_EXTRACTED DATA_.

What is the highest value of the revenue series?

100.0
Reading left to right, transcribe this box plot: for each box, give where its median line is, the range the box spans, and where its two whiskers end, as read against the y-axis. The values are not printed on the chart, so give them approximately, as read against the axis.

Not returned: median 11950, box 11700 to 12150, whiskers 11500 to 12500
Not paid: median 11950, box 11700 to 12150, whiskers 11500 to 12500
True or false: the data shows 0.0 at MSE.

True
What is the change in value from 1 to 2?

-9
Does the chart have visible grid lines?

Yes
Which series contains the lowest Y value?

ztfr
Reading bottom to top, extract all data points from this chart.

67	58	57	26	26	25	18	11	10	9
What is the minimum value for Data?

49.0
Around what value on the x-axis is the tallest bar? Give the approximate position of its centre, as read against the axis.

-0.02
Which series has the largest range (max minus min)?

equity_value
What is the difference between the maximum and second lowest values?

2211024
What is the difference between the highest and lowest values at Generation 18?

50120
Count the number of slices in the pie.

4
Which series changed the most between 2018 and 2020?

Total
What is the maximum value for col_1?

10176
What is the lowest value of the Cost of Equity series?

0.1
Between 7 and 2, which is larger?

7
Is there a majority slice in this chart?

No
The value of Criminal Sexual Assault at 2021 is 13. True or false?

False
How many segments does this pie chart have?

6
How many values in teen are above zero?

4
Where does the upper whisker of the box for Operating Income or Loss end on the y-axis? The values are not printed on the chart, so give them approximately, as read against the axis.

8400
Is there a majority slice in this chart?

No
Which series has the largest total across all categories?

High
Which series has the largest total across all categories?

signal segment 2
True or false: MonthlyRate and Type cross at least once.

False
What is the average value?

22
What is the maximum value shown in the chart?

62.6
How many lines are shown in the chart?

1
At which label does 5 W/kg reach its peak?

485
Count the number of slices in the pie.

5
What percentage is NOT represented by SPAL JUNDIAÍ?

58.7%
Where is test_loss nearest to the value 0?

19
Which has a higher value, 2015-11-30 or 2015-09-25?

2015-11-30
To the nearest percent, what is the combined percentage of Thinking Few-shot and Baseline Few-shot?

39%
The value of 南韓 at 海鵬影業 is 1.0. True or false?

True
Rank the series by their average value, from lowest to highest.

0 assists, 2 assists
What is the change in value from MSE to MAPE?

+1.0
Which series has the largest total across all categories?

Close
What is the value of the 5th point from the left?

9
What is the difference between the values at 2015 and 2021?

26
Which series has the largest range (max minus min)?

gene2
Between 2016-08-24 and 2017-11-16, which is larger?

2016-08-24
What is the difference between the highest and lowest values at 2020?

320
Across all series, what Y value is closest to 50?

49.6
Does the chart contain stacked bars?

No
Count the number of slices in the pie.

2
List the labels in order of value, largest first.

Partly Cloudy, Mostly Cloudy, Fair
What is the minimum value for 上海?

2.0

_INSTRUCTIONS FOR THE TASK_. Edit the data from its beginning through the line with "Reading left to", replacing "revenue" with "income" and leaving the rest unchanged.

_RESULT FOR THIS EXERCISE_.
What is the highest value of the income series?

100.0
Reading left to right, transcribe this box plot: for each box, give where its median line is, the range the box spans, and where its two whiskers end, as read against the y-axis. The values are not printed on the chart, so give them approximately, as read against the axis.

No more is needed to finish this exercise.